(Records drawn from a dataset)
-=-=-=-=-

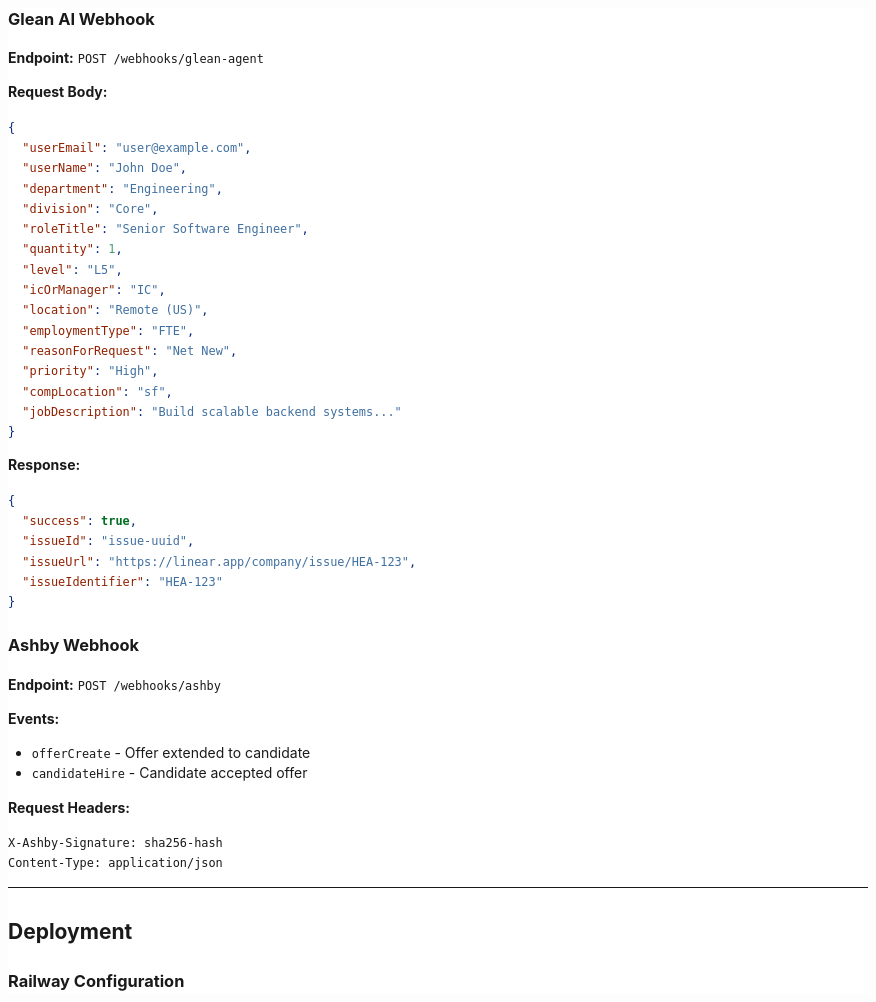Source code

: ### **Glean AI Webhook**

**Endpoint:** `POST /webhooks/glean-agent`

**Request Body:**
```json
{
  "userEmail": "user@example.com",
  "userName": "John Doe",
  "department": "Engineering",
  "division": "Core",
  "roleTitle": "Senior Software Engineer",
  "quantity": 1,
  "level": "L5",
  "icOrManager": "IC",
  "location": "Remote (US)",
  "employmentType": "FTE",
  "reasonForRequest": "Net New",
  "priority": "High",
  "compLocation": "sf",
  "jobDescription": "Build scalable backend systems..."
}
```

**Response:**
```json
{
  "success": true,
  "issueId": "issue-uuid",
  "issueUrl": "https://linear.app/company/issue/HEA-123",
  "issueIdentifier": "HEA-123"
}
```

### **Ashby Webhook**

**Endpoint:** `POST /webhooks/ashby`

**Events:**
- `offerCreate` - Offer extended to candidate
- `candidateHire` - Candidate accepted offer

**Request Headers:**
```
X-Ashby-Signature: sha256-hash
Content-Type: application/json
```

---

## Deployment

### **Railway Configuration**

-=-=-=-=-

Exercise brief ▸
Every line above that holds the word "webhooks" is to be found and copied.

Solution for this exercise ▸
**Endpoint:** `POST /webhooks/glean-agent`
**Endpoint:** `POST /webhooks/ashby`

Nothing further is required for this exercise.